The county began installation Monday without a court hearing over the line of authority.

WILKES-BARRE, Pa. — Luzerne County began installing ballot drop boxes Monday after weeks of controversy.

Workers bolted one to the ground at the Penn Place Building in Wilkes-Barre, in view of a surveillance camera and county sheriff's deputies manning a metal detector station.

Officials said another will go up at the Broad Street Business Exchange in Hazleton. They were awaiting permission from two locations — Misericordia University in Dallas and Wright Manor in Mountain Top — to set up the remaining two.

This all follows legal wrangling between the American Civil Liberties Union of Pennsylvania and the county manager, Romilda Crocamo, who initially denied their deployment by citing security and financial concerns. The county Board of Elections and Registration last voted in February to approve the drop boxes. The board will take another vote Wednesday.

Crocamo reversed course Friday after the state attorney general advised she do so, but Monday's hearing remained scheduled until both sides agreed in court that Crocamo deploy the drop boxes.

Amid the sound of a power drill bolting the drop box into the group, Crocamo said the security concerns she had did not dissipate.

"I still have serious concerns about the security and safety of the drop boxes, although I do believe Penn Place, with our sheriff's located here, is really a step up in security," she said.

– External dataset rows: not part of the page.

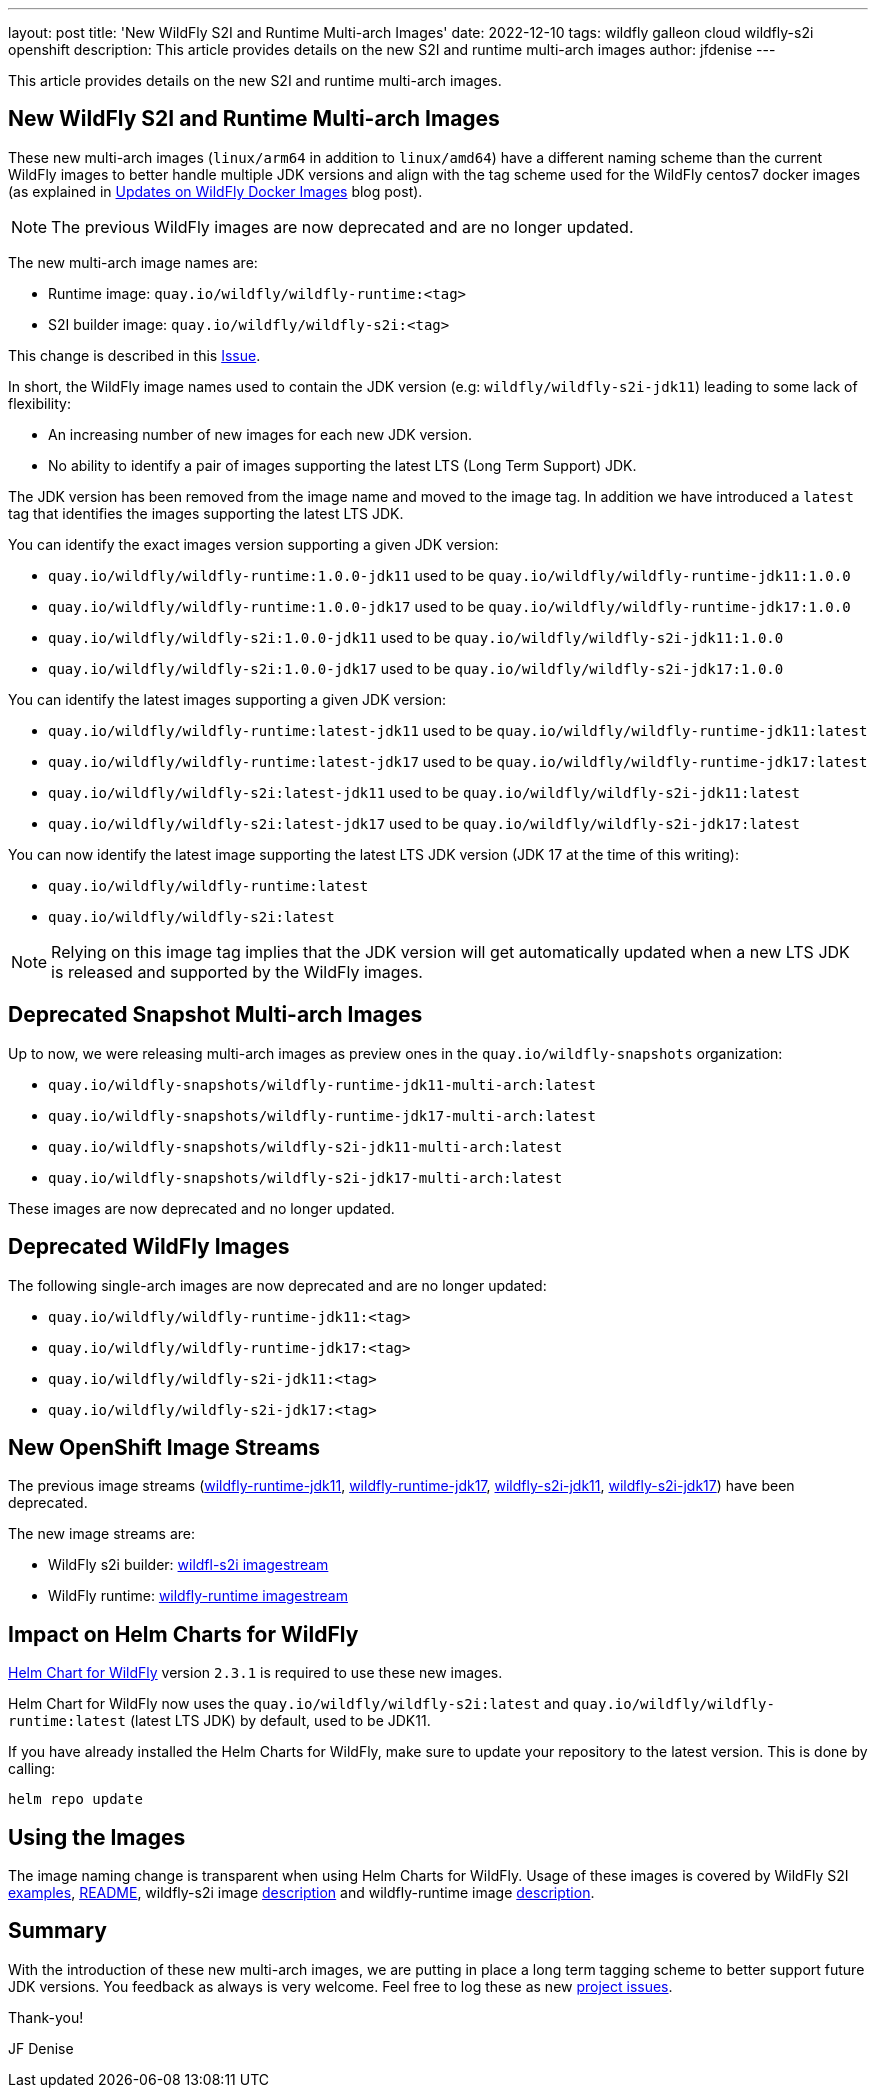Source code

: ---
layout: post
title: 'New WildFly S2I and Runtime Multi-arch Images'
date: 2022-12-10
tags: wildfly galleon cloud wildfly-s2i openshift
description: This article provides details on the new S2I and runtime multi-arch images
author: jfdenise
---

This article provides details on the new S2I and runtime multi-arch images.

== New WildFly S2I and Runtime Multi-arch Images

These new multi-arch images (`linux/arm64` in addition to `linux/amd64`) have a different naming scheme than the current WildFly images 
to better handle multiple JDK versions and align with the tag scheme used for the WildFly centos7 docker images 
(as explained in https://www.wildfly.org/news/2022/11/10/wildfly-docker-temurin/[Updates on WildFly Docker Images] blog post).

NOTE: The previous WildFly images are now deprecated and are no longer updated.

The new multi-arch image names are:

* Runtime image: `quay.io/wildfly/wildfly-runtime:<tag>`
* S2I builder image: `quay.io/wildfly/wildfly-s2i:<tag>`

This change is described in this https://github.com/wildfly/wildfly-s2i/issues/408[Issue].

In short, the WildFly image names used to contain the JDK version (e.g: `wildfly/wildfly-s2i-jdk11`) leading to some lack of flexibility:

* An increasing number of new images for each new JDK version.
* No ability to identify a pair of images supporting the latest LTS (Long Term Support) JDK. 

The JDK version has been removed from the image name and moved to the image tag. In addition we have introduced a `latest` tag that 
identifies the images supporting the latest LTS JDK.

You can identify the exact images version supporting a given JDK version:

* `quay.io/wildfly/wildfly-runtime:1.0.0-jdk11` used to be `quay.io/wildfly/wildfly-runtime-jdk11:1.0.0`
* `quay.io/wildfly/wildfly-runtime:1.0.0-jdk17` used to be `quay.io/wildfly/wildfly-runtime-jdk17:1.0.0`
* `quay.io/wildfly/wildfly-s2i:1.0.0-jdk11` used to be `quay.io/wildfly/wildfly-s2i-jdk11:1.0.0`
* `quay.io/wildfly/wildfly-s2i:1.0.0-jdk17` used to be `quay.io/wildfly/wildfly-s2i-jdk17:1.0.0`

You can identify the latest images supporting a given JDK version:

* `quay.io/wildfly/wildfly-runtime:latest-jdk11` used to be `quay.io/wildfly/wildfly-runtime-jdk11:latest`
* `quay.io/wildfly/wildfly-runtime:latest-jdk17` used to be `quay.io/wildfly/wildfly-runtime-jdk17:latest`
* `quay.io/wildfly/wildfly-s2i:latest-jdk11` used to be `quay.io/wildfly/wildfly-s2i-jdk11:latest`
* `quay.io/wildfly/wildfly-s2i:latest-jdk17` used to be `quay.io/wildfly/wildfly-s2i-jdk17:latest`

You can now identify the latest image supporting the latest LTS JDK version (JDK 17 at the time of this writing):

* `quay.io/wildfly/wildfly-runtime:latest`
* `quay.io/wildfly/wildfly-s2i:latest`

NOTE: Relying on this image tag implies that the JDK version will get automatically updated when a new LTS JDK is 
released and supported by the WildFly images.

== Deprecated Snapshot Multi-arch Images

Up to now, we were releasing multi-arch images as preview ones in the `quay.io/wildfly-snapshots` organization:

* `quay.io/wildfly-snapshots/wildfly-runtime-jdk11-multi-arch:latest`
* `quay.io/wildfly-snapshots/wildfly-runtime-jdk17-multi-arch:latest`
* `quay.io/wildfly-snapshots/wildfly-s2i-jdk11-multi-arch:latest`
* `quay.io/wildfly-snapshots/wildfly-s2i-jdk17-multi-arch:latest`

These images are now deprecated and no longer updated.

== Deprecated WildFly Images

The following single-arch images are now deprecated and are no longer updated:

* `quay.io/wildfly/wildfly-runtime-jdk11:<tag>`
* `quay.io/wildfly/wildfly-runtime-jdk17:<tag>`
* `quay.io/wildfly/wildfly-s2i-jdk11:<tag>`
* `quay.io/wildfly/wildfly-s2i-jdk17:<tag>`

== New OpenShift Image Streams

The previous image streams (link:https://github.com/wildfly/wildfly-s2i/blob/main/imagestreams/wildfly-runtime-jdk11.yaml[wildfly-runtime-jdk11], 
link:https://github.com/wildfly/wildfly-s2i/blob/main/imagestreams/wildfly-runtime-jdk11.yaml[wildfly-runtime-jdk17], 
link:https://github.com/wildfly/wildfly-s2i/blob/main/imagestreams/wildfly-runtime-jdk11.yaml[wildfly-s2i-jdk11],
link:https://github.com/wildfly/wildfly-s2i/blob/main/imagestreams/wildfly-runtime-jdk11.yaml[wildfly-s2i-jdk17]) have been deprecated.

The new image streams are:

** WildFly s2i builder: link:https://raw.githubusercontent.com/wildfly/wildfly-s2i/main/imagestreams/wildfly-s2i.yaml[wildfl-s2i imagestream]
** WildFly runtime: link:https://raw.githubusercontent.com/wildfly/wildfly-s2i/main/imagestreams/wildfly-runtime.yaml[wildfly-runtime imagestream]

== Impact on Helm Charts for WildFly

link:https://github.com/wildfly/wildfly-charts[Helm Chart for WildFly] version `2.3.1` is required to use these new images.

Helm Chart for WildFly now uses the `quay.io/wildfly/wildfly-s2i:latest` and `quay.io/wildfly/wildfly-runtime:latest` (latest LTS JDK) 
by default, used to be JDK11.

If you have already installed the Helm Charts for WildFly, make sure to update your repository to the latest version. This is done by calling:

```
helm repo update
```

== Using the Images

The image naming change is transparent when using Helm Charts for WildFly. Usage of these images 
is covered by WildFly S2I link:https://github.com/wildfly/wildfly-s2i/tree/main/examples[examples], 
link:https://github.com/wildfly/wildfly-s2i/blob/main/README.md[README], 
wildfly-s2i image link:https://quay.io/repository/wildfly/wildfly-s2i[description] and wildfly-runtime image 
link:https://quay.io/repository/wildfly/wildfly-runtime[description]. 

== Summary

With the introduction of these new multi-arch images, we are putting in place a long term tagging scheme to better support future JDK versions.
You feedback as always is very welcome. Feel free to log these as new link:https://github.com/wildfly/wildfly-s2i/issues[project issues].

Thank-you!

JF Denise
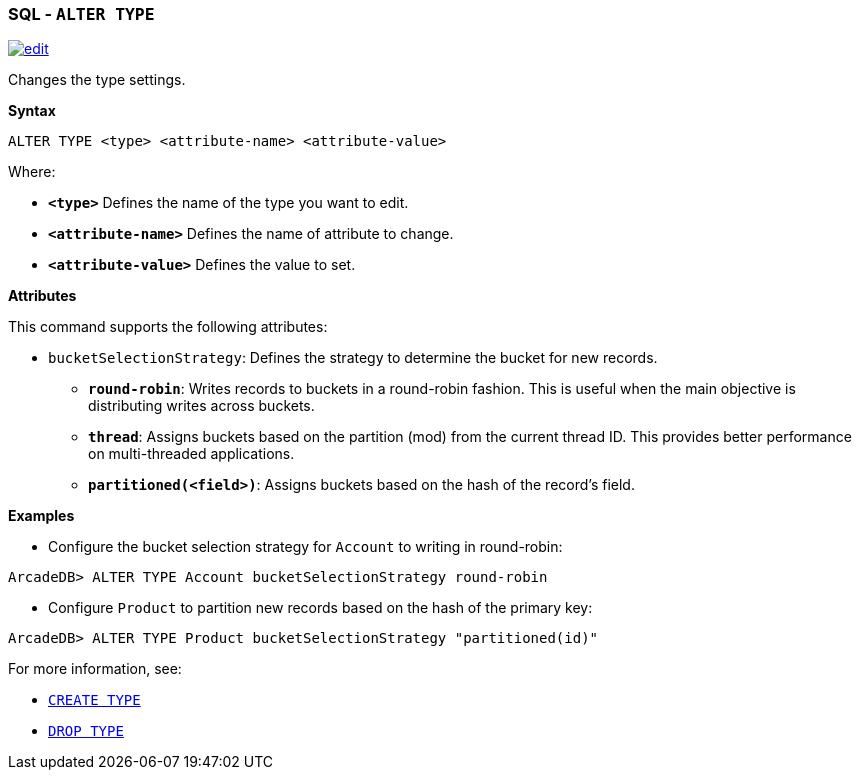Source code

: [[sql-alter-type]]
[discrete]
=== SQL - `ALTER TYPE`

image:../images/edit.png[link="https://github.com/ArcadeData/arcadedb-docs/blob/main/src/main/asciidoc/sql/sql-alter-type.adoc" float=right]

Changes the type settings.

*Syntax*

[source,sql]
----
ALTER TYPE <type> <attribute-name> <attribute-value>
----

Where:

* *`&lt;type&gt;`* Defines the name of the type you want to edit.
* *`&lt;attribute-name&gt;`* Defines the name of attribute to change.
* *`&lt;attribute-value&gt;`* Defines the value to set.

*Attributes*

This command supports the following attributes:

* `bucketSelectionStrategy`: Defines the strategy to determine the bucket for new records.

** *`round-robin`*: Writes records to buckets in a round-robin fashion. This is useful when the main objective is distributing writes across buckets.
** *`thread`*: Assigns buckets based on the partition (mod) from the current thread ID. This provides better performance on multi-threaded applications.
** *`partitioned(<field>)`*: Assigns buckets based on the hash of the record's field.

*Examples*

* Configure the bucket selection strategy for `Account` to writing in round-robin:

```java
ArcadeDB> ALTER TYPE Account bucketSelectionStrategy round-robin
```

* Configure `Product` to partition new records based on the hash of the primary key:

```java
ArcadeDB> ALTER TYPE Product bucketSelectionStrategy "partitioned(id)"
```

For more information, see:

* <<sql-create-type,`CREATE TYPE`>>
* <<sql-drop-type,`DROP TYPE`>>

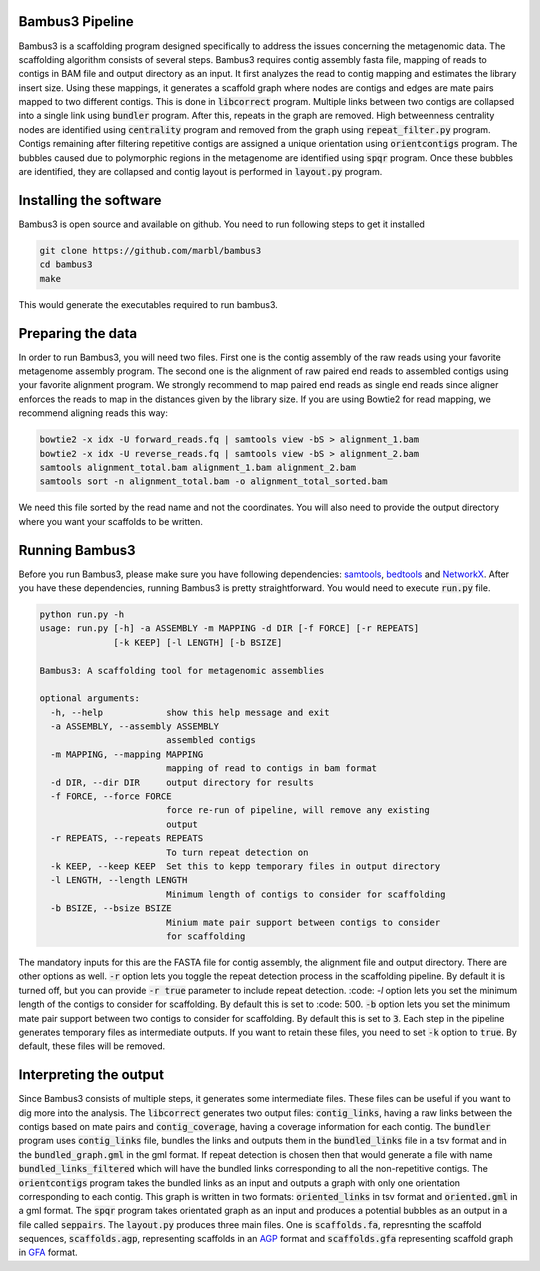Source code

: Bambus3 Pipeline
===================

Bambus3 is a scaffolding program designed specifically to address the issues concerning the metagenomic data. 
The scaffolding algorithm consists of several steps. Bambus3 requires contig assembly fasta file, mapping of reads to contigs in BAM file and output directory as an input. It first analyzes the read to contig mapping and estimates the library insert size. Using these mappings, it generates a scaffold graph where nodes are contigs and edges are mate pairs mapped to two different contigs. This is done in :code:`libcorrect` program. Multiple links between two contigs are collapsed into a single link using :code:`bundler` program. After this, repeats in the graph are removed. High betweenness centrality nodes are identified using :code:`centrality` program and removed from the graph using :code:`repeat_filter.py` program. Contigs remaining after filtering repetitive contigs are assigned a unique orientation using :code:`orientcontigs` program. The bubbles caused due to polymorphic regions in the metagenome are identified using :code:`spqr` program. Once these bubbles are identified, they are collapsed and contig layout is performed in :code:`layout.py` program.

Installing the software
===================
Bambus3 is open source and available on github. You need to run following steps to get it installed

.. code::

	git clone https://github.com/marbl/bambus3
	cd bambus3
	make

This would generate the executables required to run bambus3.

Preparing the data
===================
In order to run Bambus3, you will need two files. First one is the contig assembly of the raw reads using your favorite metagenome assembly program. 
The second one is the alignment of raw paired end reads to assembled contigs using your favorite alignment program. We strongly recommend to map paired end reads as single end reads since aligner enforces the reads to map in the distances given by the library size. If you are using Bowtie2 for read mapping, we recommend aligning reads this way:

.. code::

	bowtie2 -x idx -U forward_reads.fq | samtools view -bS > alignment_1.bam
	bowtie2 -x idx -U reverse_reads.fq | samtools view -bS > alignment_2.bam
	samtools alignment_total.bam alignment_1.bam alignment_2.bam
	samtools sort -n alignment_total.bam -o alignment_total_sorted.bam
We need this file sorted by the read name and not the coordinates. You will also need to provide the output directory where you want your scaffolds to be written. 


Running Bambus3
===================
Before you run Bambus3, please make sure you have following dependencies: `samtools <http://bowtie-bio.sourceforge.net/manual.shtml>`_, `bedtools <http://bedtools.readthedocs.io/en/latest/>`_ and `NetworkX <https://networkx.github.io/>`_. After you have these dependencies, running Bambus3 is pretty straightforward. You would need to execute :code:`run.py` file. 

.. code::

	python run.py -h
	usage: run.py [-h] -a ASSEMBLY -m MAPPING -d DIR [-f FORCE] [-r REPEATS]
	              [-k KEEP] [-l LENGTH] [-b BSIZE]

	Bambus3: A scaffolding tool for metagenomic assemblies

	optional arguments:
	  -h, --help            show this help message and exit
	  -a ASSEMBLY, --assembly ASSEMBLY
	                        assembled contigs
	  -m MAPPING, --mapping MAPPING
	                        mapping of read to contigs in bam format
	  -d DIR, --dir DIR     output directory for results
	  -f FORCE, --force FORCE
	                        force re-run of pipeline, will remove any existing
	                        output
	  -r REPEATS, --repeats REPEATS
	                        To turn repeat detection on
	  -k KEEP, --keep KEEP  Set this to kepp temporary files in output directory
	  -l LENGTH, --length LENGTH
	                        Minimum length of contigs to consider for scaffolding
	  -b BSIZE, --bsize BSIZE
	                        Minium mate pair support between contigs to consider
	                        for scaffolding

The mandatory inputs for this are the FASTA file for contig assembly, the alignment file and output directory. There are other options as well. 
:code:`-r` option lets you toggle the repeat detection process in the scaffolding pipeline. By default it is turned off, but you can provide :code:`-r true` parameter to include repeat detection. :code: `-l` option lets you set the minimum length of the contigs to consider for scaffolding. By default this is set to :code: 500. :code:`-b` option lets you set the minimum mate pair support between two contigs to consider for scaffolding. By default this is set to :code:`3`. Each step in the pipeline generates temporary files as intermediate outputs. If you want to retain these files, you need to set :code:`-k` option to :code:`true`. By default, these files will be removed. 

Interpreting the output
===================
Since Bambus3 consists of multiple steps, it generates some intermediate files. These files can be useful if you want to dig more into the analysis. 
The :code:`libcorrect` generates two output files: :code:`contig_links`, having a raw links between the contigs based on mate pairs and :code:`contig_coverage`, having a coverage information for each contig. The :code:`bundler` program uses :code:`contig_links` file, bundles the links and outputs them in the :code:`bundled_links` file in a tsv format and in the :code:`bundled_graph.gml` in the gml format. If repeat detection is chosen then that would generate a file with name :code:`bundled_links_filtered` which will have the bundled links corresponding to all the non-repetitive contigs. The :code:`orientcontigs` program takes the bundled links as an input and outputs a graph with only one orientation corresponding to each contig. This graph is written in two formats: :code:`oriented_links` in tsv format and :code:`oriented.gml` in a gml format. The :code:`spqr` program takes orientated graph as an input and produces a potential bubbles as an output in a file called :code:`seppairs`. The :code:`layout.py` produces three main files. One is :code:`scaffolds.fa`, represnting the scaffold sequences, :code:`scaffolds.agp`, representing scaffolds in an `AGP <https://www.ncbi.nlm.nih.gov/assembly/agp/AGP_Specification/>`_ format and :code:`scaffolds.gfa` representing scaffold graph in `GFA <https://github.com/GFA-spec/GFA-spec>`_ format. 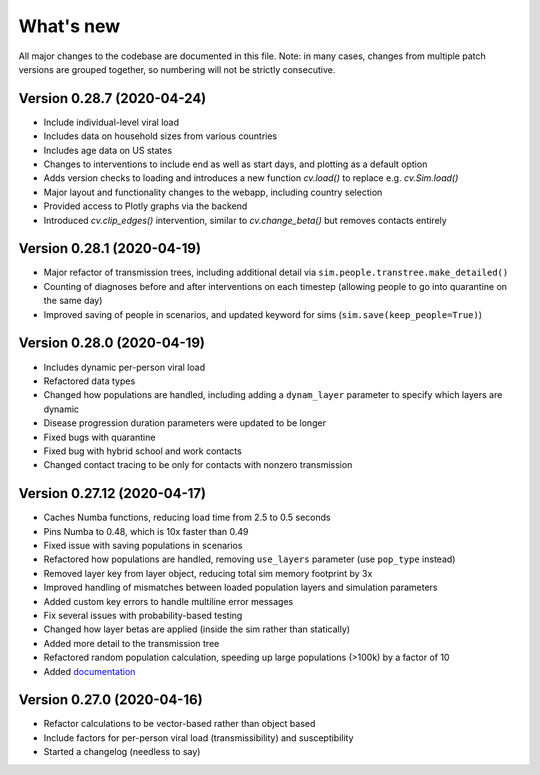 What's new
==========

All major changes to the codebase are documented in this file. Note: in many cases,
changes from multiple patch versions are grouped together, so numbering will not be
strictly consecutive.


Version 0.28.7 (2020-04-24)
----------------------------
- Include individual-level viral load
- Includes data on household sizes from various countries
- Includes age data on US states
- Changes to interventions to include end as well as start days, and plotting as a default option
- Adds version checks to loading and introduces a new function `cv.load()` to replace e.g. `cv.Sim.load()`
- Major layout and functionality changes to the webapp, including country selection
- Provided access to Plotly graphs via the backend
- Introduced `cv.clip_edges()` intervention, similar to `cv.change_beta()` but removes contacts entirely


Version 0.28.1 (2020-04-19)
----------------------------
- Major refactor of transmission trees, including additional detail via ``sim.people.transtree.make_detailed()``
- Counting of diagnoses before and after interventions on each timestep (allowing people to go into quarantine on the same day)
- Improved saving of people in scenarios, and updated keyword for sims (``sim.save(keep_people=True)``)


Version 0.28.0 (2020-04-19)
----------------------------
- Includes dynamic per-person viral load
- Refactored data types
- Changed how populations are handled, including adding a ``dynam_layer`` parameter to specify which layers are dynamic
- Disease progression duration parameters were updated to be longer
- Fixed bugs with quarantine
- Fixed bug with hybrid school and work contacts
- Changed contact tracing to be only for contacts with nonzero transmission


Version 0.27.12 (2020-04-17)
----------------------------
- Caches Numba functions, reducing load time from 2.5 to 0.5 seconds
- Pins Numba to 0.48, which is 10x faster than 0.49
- Fixed issue with saving populations in scenarios
- Refactored how populations are handled, removing ``use_layers`` parameter (use ``pop_type`` instead)
- Removed layer key from layer object, reducing total sim memory footprint by 3x
- Improved handling of mismatches between loaded population layers and simulation parameters
- Added custom key errors to handle multiline error messages
- Fix several issues with probability-based testing
- Changed how layer betas are applied (inside the sim rather than statically)
- Added more detail to the transmission tree
- Refactored random population calculation, speeding up large populations (>100k) by a factor of 10
- Added `documentation <https://institutefordiseasemodeling.github.io/covasim-docs/>`__


Version 0.27.0 (2020-04-16)
---------------------------
-  Refactor calculations to be vector-based rather than object based
-  Include factors for per-person viral load (transmissibility) and
   susceptibility
-  Started a changelog (needless to say)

According to a stipulation signed by both sides, Crocamo will not remove the drop boxes during the election, but she denies she is under legal obligation to deploy them. The agreement also does not preclude law enforcement officials from temporarily halting their use if public safety was at stake.

That question of who had ultimate authority over their deployment — board of manager — was at the heart of an hearing in the ACLU's lawsuit that was made moot by the signed stipulation and left unaddressed.

"As the conscientious, responsible public servant she strives to be, Ms. Crocamo, with the advice from the Pennsylvania Attorney General has chosen to avoid, at least for now, a sideshow over the respective powers of the County Executive and, Board of Elections and Registration, which is wholly made of volunteers and with no practical wherewithal to implement its choices," said Crocamo's attorney, Mark Cedrone. 

Witold "Vic" Walczak, legal director of the ACLU of Pennsylvania, said the case against Crocamo remains "live" because she she maintains she has authority over board on the drop box issue.

"We need the lines of authority clarified and I’m hopeful the court will agree to decide the question," Walczak said.  "Without that, this could happen again. "

The election board is next scheduled to meet Wednesday. According to the agenda, they'll vote on a motion to eliminate drop boxes in the county. Should the motion fail, they'll next take a vote to place security guards or sheriff's deputies at the site of each drop box and pay for their time using funds from the county's Election Integrity Grant.

Gene Ziemba, the chair of the county Republican Party, said in a statement Monday he was disappointed by Crocamo's change of course.

"I question the motives of the people that want them, and just because that group states they are safe and secure does not mean they are safe and secure," he said.